Coconut, a tree of life

Un film di Antonin Stahly e Simon Allix

in lavorazione

Kerala significa il paese del cocco perché questo stato del sud dell’India è un’enorme foresta di cocco. Ma come abbiamo visto ogni albero di cocco è un avo, dunque il Kerala è un’enorme foresta di antenati.

L’uomo in Kerala ha scoperto i mille usi dell’albero del cocco e come trasformare ogni sua parte in qualcosa di utile o commestibile. C’è una simbiosi che si opera quando l’uomo mangia un frutto, si applica l’olio di quel frutto sulla sua pelle, si protegge sotto un tetto fatto delle foglie dello stesso albero o ne trasforma qualsiasi parte per farne una corda, un aquilone o un attrezzo della sua vita quotidiana. Questa simbiosi è celebrata al suo culmine quando l’uomo muore, e dopo essere stato cremato, diventa nutrimento del germoglio di cocco che suo figlio pianta nella cenere del falò. Allora il suo DNA si trasforma in quello di un albero che a sua volta nutrirà la famiglia. Questo processo mostra quanto l’uomo in Kerala abbia integrato il concetto di essere uno con il tutto. Ha trasformato un dono della natura per poi restituirlo attraverso il suo proprio sacrificio. Si arrende al fatto che egli stesso è Natura, che cambia soltanto di forma.

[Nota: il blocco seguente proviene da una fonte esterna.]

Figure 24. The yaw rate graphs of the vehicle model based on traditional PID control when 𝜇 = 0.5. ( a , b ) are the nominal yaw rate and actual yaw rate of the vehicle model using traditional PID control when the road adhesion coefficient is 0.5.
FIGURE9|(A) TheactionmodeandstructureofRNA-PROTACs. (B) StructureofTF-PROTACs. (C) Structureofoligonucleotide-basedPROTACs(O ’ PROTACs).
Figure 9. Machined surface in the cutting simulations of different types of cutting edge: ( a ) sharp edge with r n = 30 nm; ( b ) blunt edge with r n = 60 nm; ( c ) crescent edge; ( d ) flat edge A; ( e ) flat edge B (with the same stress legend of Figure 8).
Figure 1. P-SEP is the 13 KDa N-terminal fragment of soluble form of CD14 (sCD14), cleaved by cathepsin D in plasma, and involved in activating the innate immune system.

L’uomo del Kerala che ha estratto tutto quello che poteva dal cocco, l’ha accettato come dono di Vishnu: il Kalpavriksha, l’albero dei desideri, kalpa significa forma, è l’albero di tutte le forme e dunque delle trasformazioni. Roberto Rossellini in Matri Bhumi diceva: “L’indiano ha conoscenza della natura. Egli sa bene che ne fa parte, ne conosce i segreti , le leggi, i frutti che sa trasformare.” Tutta l’industria di questo paese si svolge attorno al cocco: tappeti, corde, olio, acqua di cocco… Si vive di cocco, con il cocco e grazie al cocco. Una industria che per fare una corda richiede almeno sette passaggi, con sette persone diverse specializzate nel loro gesto e almeno due mesi da quando la noce è stata raccolta. È un industria manuale che richiede la pazienza  estrema dell’attesa del tempo della putrefazione o dell’essiccazione. Questi passaggi, studiati dalla notte dei tempi, sono tanti gesti, ritmi e anche suoni che fanno di questi uomini e donne degli esperti al punto da diventare loro stessi frutti dell’albero di cocco.

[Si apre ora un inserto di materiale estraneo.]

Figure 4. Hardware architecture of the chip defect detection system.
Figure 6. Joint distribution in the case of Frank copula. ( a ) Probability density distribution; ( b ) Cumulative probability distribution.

Rosselini e Pasolini, come profeti, nei loro documentari sull’India, avevano testimoniato la ricchezza dell’organicità e dell’integrità dell’azione quotidiana e del suo flusso, denunciando così un Occidente che stava dimenticando le sue tradizioni per tuffarsi in un mondo separato dalla natura. A distanza di cinquant’anni dalle riprese dei due grandi maestri, ho visto l’uomo del Kerala prendere il frutto di un cocco che chiamava “quello del nonno” per piantarlo nelle ceneri fredde del corpo di suo padre appena morto. L’uomo diventa albero durante la vita e dopo la vita. Così è in comunione con il tutto.

Il cocco vive 80 anni, come un uomo.